Lembaga Pemasyarakatan (Lapas) Narkotika Kelas IIA Jakarta baru-baru ini mengadakan kegiatan skrining atau pemeriksaan dini terhadap penyakit Tuberkulosis (TB) dan HIV bagi para warga binaan. Langkah ini diambil sebagai upaya deteksi dini dan pencegahan penyebaran penyakit menular di dalam lingkungan lapas.
Kegiatan ini merupakan bagian dari program kesehatan yang berkelanjutan, bekerja sama dengan Dinas Kesehatan setempat dan organisasi terkait. Pemeriksaan dilakukan secara menyeluruh kepada seluruh warga binaan yang ada, dengan tujuan untuk mengidentifikasi kasus TB dan HIV sedini mungkin.

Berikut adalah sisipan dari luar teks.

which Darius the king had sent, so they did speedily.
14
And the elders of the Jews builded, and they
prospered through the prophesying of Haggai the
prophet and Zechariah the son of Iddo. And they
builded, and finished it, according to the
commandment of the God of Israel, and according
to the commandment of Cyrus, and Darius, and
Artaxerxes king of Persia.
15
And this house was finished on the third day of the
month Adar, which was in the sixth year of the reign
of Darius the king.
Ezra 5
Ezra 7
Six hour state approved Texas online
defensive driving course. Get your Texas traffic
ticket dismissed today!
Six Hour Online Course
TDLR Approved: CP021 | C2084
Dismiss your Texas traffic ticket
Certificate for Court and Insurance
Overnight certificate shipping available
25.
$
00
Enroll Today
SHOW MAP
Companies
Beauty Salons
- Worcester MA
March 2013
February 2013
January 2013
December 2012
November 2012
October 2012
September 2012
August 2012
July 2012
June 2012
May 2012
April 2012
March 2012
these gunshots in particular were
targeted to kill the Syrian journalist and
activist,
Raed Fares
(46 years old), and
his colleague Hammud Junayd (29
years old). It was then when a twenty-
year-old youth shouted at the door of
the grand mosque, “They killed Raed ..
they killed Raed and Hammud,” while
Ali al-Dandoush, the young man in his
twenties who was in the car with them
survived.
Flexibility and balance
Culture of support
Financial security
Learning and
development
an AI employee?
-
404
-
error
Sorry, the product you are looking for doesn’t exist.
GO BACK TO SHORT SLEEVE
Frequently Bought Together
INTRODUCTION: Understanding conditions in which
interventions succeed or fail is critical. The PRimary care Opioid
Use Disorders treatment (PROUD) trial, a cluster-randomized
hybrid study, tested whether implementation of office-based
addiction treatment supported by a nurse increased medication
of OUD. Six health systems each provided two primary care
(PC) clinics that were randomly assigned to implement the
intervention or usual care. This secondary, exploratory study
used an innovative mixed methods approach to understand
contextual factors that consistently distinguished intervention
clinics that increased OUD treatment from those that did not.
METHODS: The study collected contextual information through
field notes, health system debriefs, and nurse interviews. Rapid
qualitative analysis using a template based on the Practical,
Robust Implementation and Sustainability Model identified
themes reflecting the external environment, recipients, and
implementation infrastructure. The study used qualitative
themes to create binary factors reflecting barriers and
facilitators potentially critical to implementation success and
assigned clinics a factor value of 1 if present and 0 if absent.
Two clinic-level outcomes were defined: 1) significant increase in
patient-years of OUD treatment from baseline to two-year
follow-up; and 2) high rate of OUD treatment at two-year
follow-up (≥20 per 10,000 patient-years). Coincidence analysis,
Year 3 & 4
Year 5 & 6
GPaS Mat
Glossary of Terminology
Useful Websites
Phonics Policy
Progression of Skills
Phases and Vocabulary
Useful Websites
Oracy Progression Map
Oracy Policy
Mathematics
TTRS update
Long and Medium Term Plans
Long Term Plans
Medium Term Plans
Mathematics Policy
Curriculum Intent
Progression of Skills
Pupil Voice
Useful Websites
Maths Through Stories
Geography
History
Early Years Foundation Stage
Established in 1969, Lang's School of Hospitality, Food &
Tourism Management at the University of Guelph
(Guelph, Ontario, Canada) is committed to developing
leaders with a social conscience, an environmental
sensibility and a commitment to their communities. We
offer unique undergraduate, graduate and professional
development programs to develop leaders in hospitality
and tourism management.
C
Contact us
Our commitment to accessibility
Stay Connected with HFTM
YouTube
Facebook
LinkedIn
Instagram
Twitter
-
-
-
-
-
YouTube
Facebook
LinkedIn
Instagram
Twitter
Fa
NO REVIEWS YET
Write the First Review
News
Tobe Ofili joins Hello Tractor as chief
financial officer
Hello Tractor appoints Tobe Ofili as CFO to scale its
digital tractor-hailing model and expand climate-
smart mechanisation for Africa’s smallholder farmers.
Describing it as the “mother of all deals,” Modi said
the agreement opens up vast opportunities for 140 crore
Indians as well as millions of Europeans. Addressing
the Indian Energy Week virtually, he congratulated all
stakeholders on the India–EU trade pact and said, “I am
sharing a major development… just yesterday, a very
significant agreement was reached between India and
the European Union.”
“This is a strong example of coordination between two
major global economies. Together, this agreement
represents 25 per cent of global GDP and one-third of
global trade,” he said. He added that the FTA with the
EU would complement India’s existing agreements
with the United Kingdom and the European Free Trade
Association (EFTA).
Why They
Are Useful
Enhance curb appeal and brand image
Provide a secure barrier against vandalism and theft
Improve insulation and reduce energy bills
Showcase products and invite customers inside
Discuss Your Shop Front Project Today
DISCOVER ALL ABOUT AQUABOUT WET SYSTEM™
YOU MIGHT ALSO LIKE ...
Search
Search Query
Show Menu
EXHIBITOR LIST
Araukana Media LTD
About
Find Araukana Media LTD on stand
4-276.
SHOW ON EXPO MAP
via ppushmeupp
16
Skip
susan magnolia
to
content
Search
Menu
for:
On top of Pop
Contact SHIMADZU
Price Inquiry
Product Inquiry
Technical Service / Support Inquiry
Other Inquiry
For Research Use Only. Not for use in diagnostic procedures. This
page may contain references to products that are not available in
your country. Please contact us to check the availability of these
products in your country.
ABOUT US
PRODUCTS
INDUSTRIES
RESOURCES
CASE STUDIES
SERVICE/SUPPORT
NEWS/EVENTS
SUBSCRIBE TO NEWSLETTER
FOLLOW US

Tujuan dan Manfaat Skrining
Skrining ini memiliki beberapa tujuan utama. Pertama, untuk menemukan kasus TB dan HIV yang mungkin tidak menunjukkan gejala. Kedua, untuk memberikan penanganan medis yang cepat dan tepat kepada mereka yang terdiagnosis. Ketiga, untuk memutus rantai penularan penyakit di dalam lapas yang padat penghuni.
Kepala Lapas Narkotika Jakarta menyatakan bahwa kesehatan warga binaan adalah prioritas. Dengan skrining rutin, diharapkan kualitas hidup mereka dapat terjaga selama menjalani masa hukuman. Selain itu, program ini juga menjadi bagian dari upaya rehabilitasi dan reintegrasi sosial yang lebih luas.
Proses Pelaksanaan
Proses skrining dilakukan secara bertahap oleh tim medis yang kompeten. Warga binaan menjalani serangkaian tes, termasuk tes cepat molekuler untuk TB dan tes darah untuk HIV. Bagi mereka yang hasilnya positif, akan segera dirujuk ke fasilitas kesehatan yang lebih lengkap untuk mendapatkan pengobatan dan dukungan psikososial.
Langkah ini mendapat sambutan positif dari berbagai pihak, termasuk pegiat hak asasi manusia dan kesehatan. Mereka menilai bahwa intervensi kesehatan di dalam lapas sangat penting untuk melindungi tidak hanya warga binaan, tetapi juga petugas dan masyarakat luas.
Ke depannya, Lapas Narkotika Jakarta berencana untuk melakukan skrining secara berkala setiap enam bulan. Program ini juga akan diperkuat dengan penyuluhan kesehatan dan akses terhadap layanan pencegahan, seperti terapi pencegahan HIV (PrEP) dan vaksinasi.